Had a moment of conviction that I love trampolining and studying for a PhD in similar ways. The feeling hasn’t passed, so I’ll try and write something about it here, though as I begin this I’m not sure yet what it is that I’m trying to say, if anything.
Being good
Maybe it’s something to do with choosing not to be engaged with the idea of being ‘good’. Good, as in, already accomplished or demonstrating skill. Already knowing what success looks like. Because both activities I’ve undertaken recently in spite of the fact that I’m pretty unsure whether I will succeed in them – I’ve never demonstrated a particular aptitude for academic study, and definitely never excelled at sport.
Or maybe a better way of putting it is that I don’t feel a need to be ‘good’ at either activity, in the sense of succeeding, accomplishing, reaching somewhere. In both those spaces, I am learning and paying attention, and curious about what emerges. In both those spaces, I am attempting activities that feel impossible to me. I’m a beginner. I’ve begun something, not in order to reach somewhere that defines me according to an outside register of success*, but in order to engage with something that takes me beyond where I am right now – something that challenges and shifts the frame within which I entered those activities.
Not being good any more
I guess I’m particularly aware of this because it sits in contrast with many of the qualities that defined my previous practice as a ‘professional artist’ or ‘career artist’. Inevitably, as a professional artist, ‘good’ and ‘successful’ felt almost completely defined by outside sources:
an artist who makes a living
an artist who receives funding
an artist whose work people want to see
versus(?)
an artist who has integrity
an artist who is open to change
an artist who can be engaged in the activity of making art, and not just describing that making process, either through some form of publicity or documentation
I can’t help but notice that in past years, and especially professionally, I’ve been somewhat obsessed with the idea of finding out what I am ‘good’ at and trying to prove this fact. And only now, having laid down the idea of having a career as a touring performance maker, can I maybe find out. Because not only was I trying to be ‘good’, I was constantly looking for evidence of success. Looking for evidence that other people thought I was good. And now that I take a little time to reflect on that, it’s quite a waste of a life to be investing so much energy on – basically - worrying about looking good!
Process, Practice
So, to come back to the (slightly tenuous, you say?) comparison between trampolining and doing a PhD. Both are opportunities to be in a mode of practising, in a way that feels not dissimilar to that of Vipassana meditation. Curious, observing what happens, but not expecting an outcome. In fact, whilst in both cases there are outcomes and evidence of progress, and whilst the PhD is very specifically about producing a piece of work, I’m wondering whether both activities have allowed me to have a new kind of focus in the present – and this comes about precisely because, without the advance skill/knowing/ without being sure I can do them, I can only succeed by paying absolute attention to the present – to what I need to do right now.
Listening
Which brings me back to one of my favourite topics – listening. The idea that maybe what I find in common between these very different activities is that they force me to be engaged in an act of deep listening, and each in a very different way.

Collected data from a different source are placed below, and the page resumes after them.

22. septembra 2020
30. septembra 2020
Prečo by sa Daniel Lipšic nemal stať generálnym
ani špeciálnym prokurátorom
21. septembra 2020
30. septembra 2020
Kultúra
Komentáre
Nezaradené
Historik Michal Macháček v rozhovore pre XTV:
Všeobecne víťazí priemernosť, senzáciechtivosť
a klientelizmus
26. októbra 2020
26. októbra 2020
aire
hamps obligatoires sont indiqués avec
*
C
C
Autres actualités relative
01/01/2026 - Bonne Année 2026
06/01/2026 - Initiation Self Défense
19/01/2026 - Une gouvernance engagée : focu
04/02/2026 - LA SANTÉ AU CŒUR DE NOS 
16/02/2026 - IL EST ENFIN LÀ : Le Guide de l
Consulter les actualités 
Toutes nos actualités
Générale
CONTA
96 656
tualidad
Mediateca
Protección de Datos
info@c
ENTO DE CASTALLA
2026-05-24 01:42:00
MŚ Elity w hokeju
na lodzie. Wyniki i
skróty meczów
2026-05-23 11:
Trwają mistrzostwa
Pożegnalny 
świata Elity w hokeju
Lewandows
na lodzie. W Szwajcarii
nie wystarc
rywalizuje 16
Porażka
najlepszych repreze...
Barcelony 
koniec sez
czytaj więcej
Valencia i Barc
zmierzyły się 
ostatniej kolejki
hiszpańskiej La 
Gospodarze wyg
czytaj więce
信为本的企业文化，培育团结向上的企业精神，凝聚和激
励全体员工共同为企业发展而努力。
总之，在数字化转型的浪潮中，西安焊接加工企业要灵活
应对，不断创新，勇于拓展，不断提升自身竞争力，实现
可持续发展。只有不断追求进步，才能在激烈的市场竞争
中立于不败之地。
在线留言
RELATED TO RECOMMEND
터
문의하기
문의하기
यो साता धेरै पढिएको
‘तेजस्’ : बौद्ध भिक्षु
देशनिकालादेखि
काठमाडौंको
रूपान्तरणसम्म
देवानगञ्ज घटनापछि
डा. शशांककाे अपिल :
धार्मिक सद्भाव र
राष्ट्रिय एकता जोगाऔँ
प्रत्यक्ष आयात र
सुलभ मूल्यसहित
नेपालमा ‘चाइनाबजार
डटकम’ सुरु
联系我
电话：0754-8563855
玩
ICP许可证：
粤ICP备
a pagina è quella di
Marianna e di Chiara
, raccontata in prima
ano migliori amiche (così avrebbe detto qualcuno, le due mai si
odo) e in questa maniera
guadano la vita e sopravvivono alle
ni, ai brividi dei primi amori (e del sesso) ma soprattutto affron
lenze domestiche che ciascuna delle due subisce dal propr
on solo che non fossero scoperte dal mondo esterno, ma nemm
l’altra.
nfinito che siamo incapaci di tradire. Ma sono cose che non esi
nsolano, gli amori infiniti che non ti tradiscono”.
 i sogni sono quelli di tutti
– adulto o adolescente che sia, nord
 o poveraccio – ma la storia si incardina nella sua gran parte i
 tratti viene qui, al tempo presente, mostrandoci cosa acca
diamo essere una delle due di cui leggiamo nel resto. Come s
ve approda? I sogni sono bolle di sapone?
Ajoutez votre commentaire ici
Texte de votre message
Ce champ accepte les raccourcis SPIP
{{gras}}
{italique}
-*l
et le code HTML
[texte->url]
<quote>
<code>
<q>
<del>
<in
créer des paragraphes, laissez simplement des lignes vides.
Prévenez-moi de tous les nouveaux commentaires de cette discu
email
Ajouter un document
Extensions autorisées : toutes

When I’m trampolining (and bear in mind that I’m almost 40 and I’ve never trampolined before) it’s actually physically dangerous to get distracted by thoughts or concerns – I have to learn to trust a completely different kind of intelligence in my body, and to engage in physical acts that I can’t imagine doing before I’ve attempted them. I have to learn a new way of listening, and I have to suspend an old way of holding onto knowledge. And there’s a kind of certainty, a kind of trust inherent in the physical activity of literally jumping into the unknown. It’s a commitment. I have to commit to the act and then follow through each time I jump, without knowing anything about what will occur from that jump.
And in the process of the PhD, it’s also about not letting fear get in the way. I was going to say that it’s a different kind of fear, or a different kind of getting out of the way that I need to perform. But actually it’s almost the same thing: if I think too much about whether I’ll fit into the world of academia (in this case, bear in mind that I haven’t studied since my fairly un-encouraging experience of being an undergraduate many years ago) I am paralysed. If I think about how I am going to make this thing happen, I won’t be able to do it. In each act of writing, and each act of practice that forms part of the PhD project, I have to commit and follow through, trusting in a process of thought that doesn’t already hold the answers. I have to commit to a series of encounters that might leave me changed, and trust that I will emerge from those encounters able to reflect with a new and different kind of relationship to them.
* I
realise this might seem a little strange in relation to the PhD thesis, but I’m
claiming it as a space where one makes enquiry and reaches for new connections
rather than something that needs to be passed. I have no goal beyond the PhD
itself. I’m not doing it in order to
teach or to gain status as a professional artist, for example.